Extracted data below:
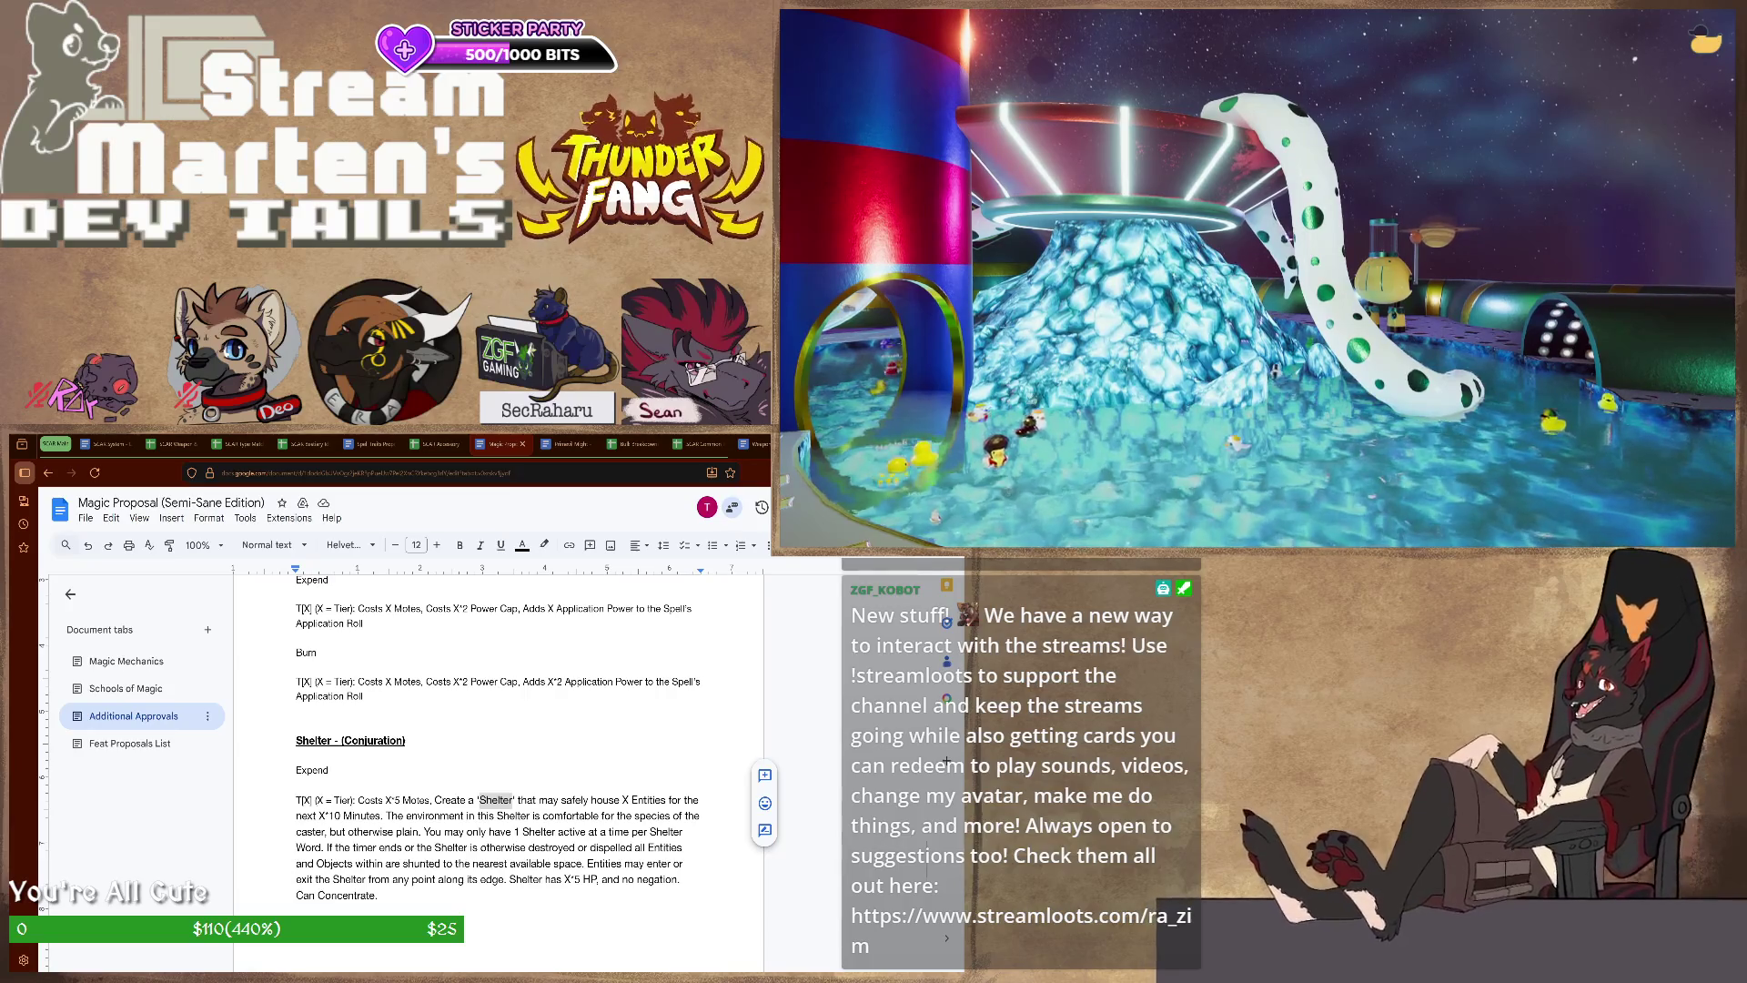
scroll(498, 751, down, 2)
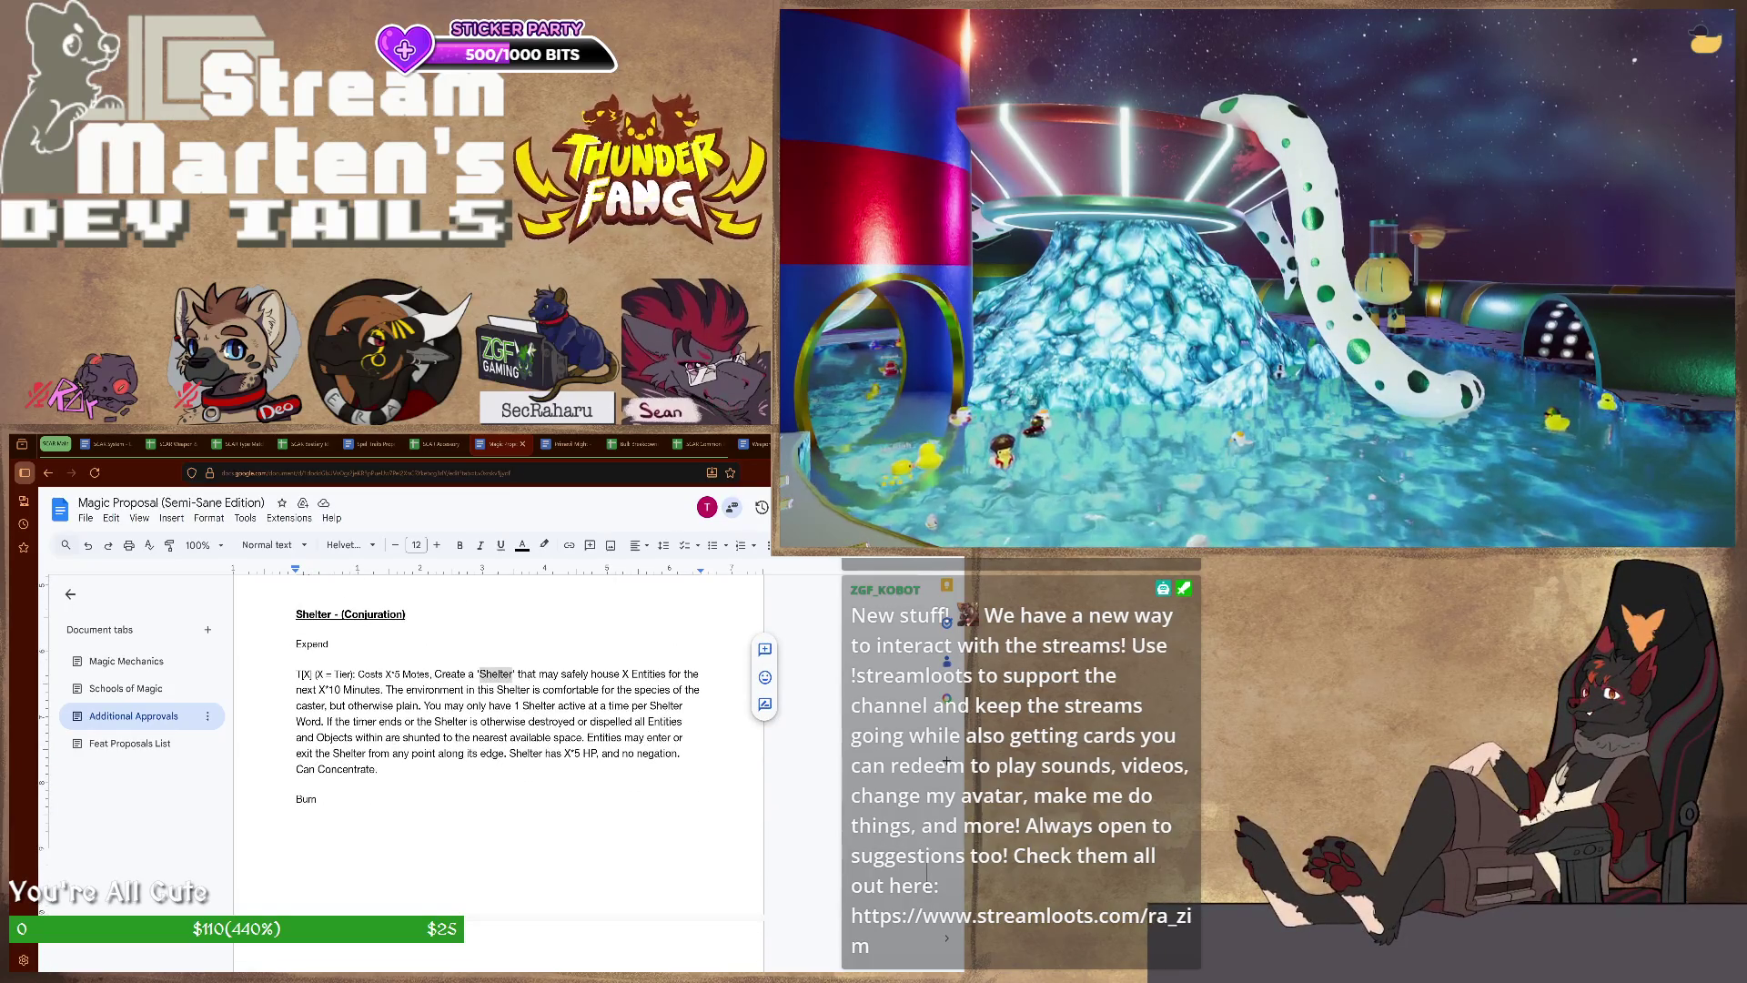
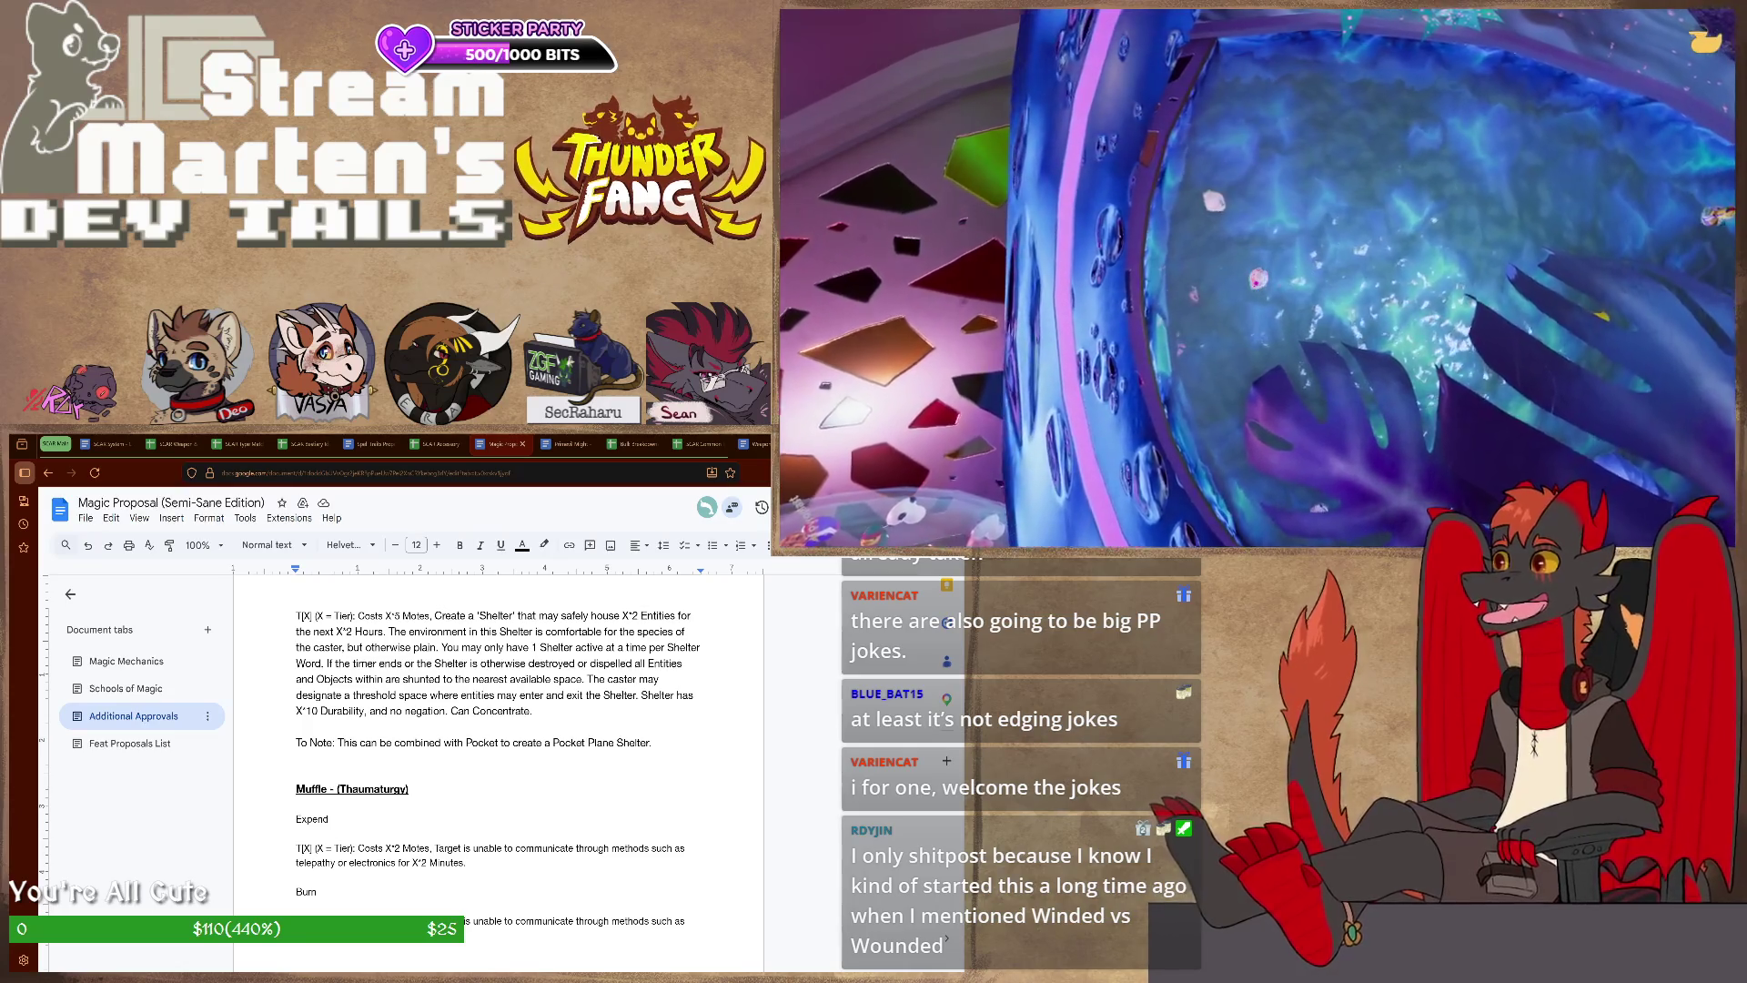
- Switch to the SCAR System rulebook and jump to its Ability Variation Traits section via the Document tabs sidebar
click(102, 444)
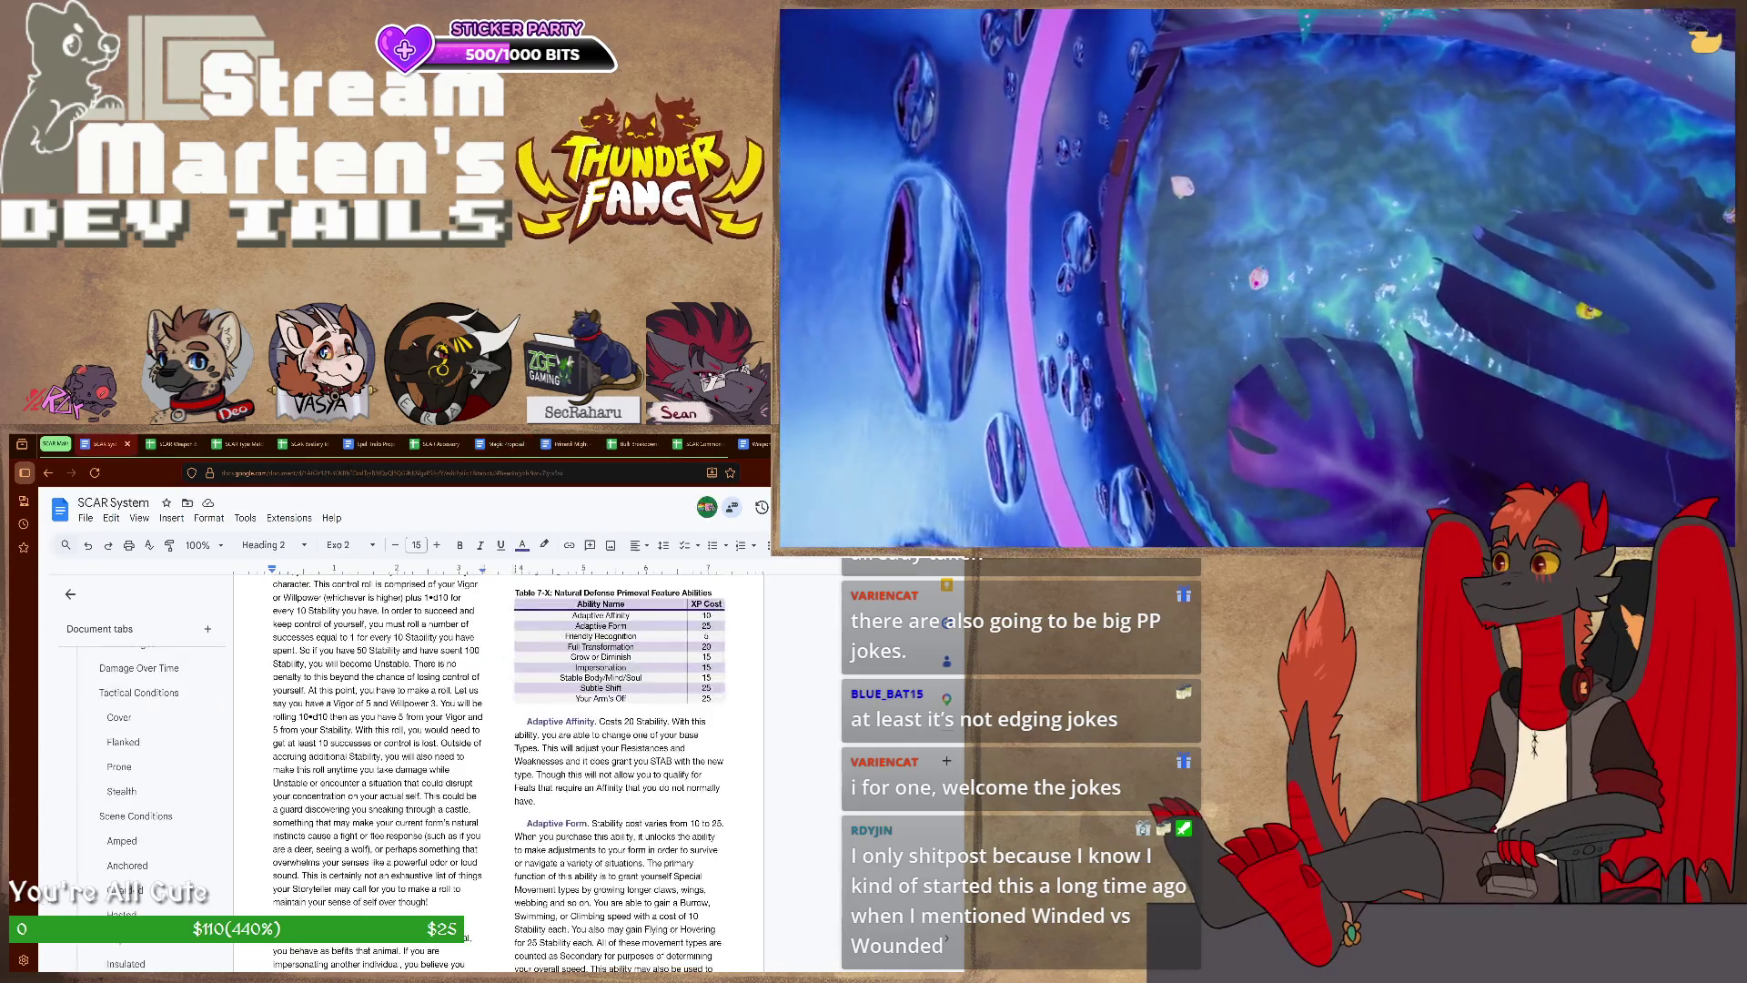
scroll(144, 791, down, 2)
scroll(143, 793, down, 2)
scroll(143, 792, down, 2)
scroll(143, 792, down, 2)
scroll(144, 791, down, 2)
scroll(144, 792, down, 2)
End of Extracted data.
[What the exercise asks]
Going through the data above, return each line with the word "scroll".

[Written answer]
scroll(498, 751, down, 2)
scroll(144, 791, down, 2)
scroll(143, 793, down, 2)
scroll(143, 792, down, 2)
scroll(143, 792, down, 2)
scroll(144, 791, down, 2)
scroll(144, 792, down, 2)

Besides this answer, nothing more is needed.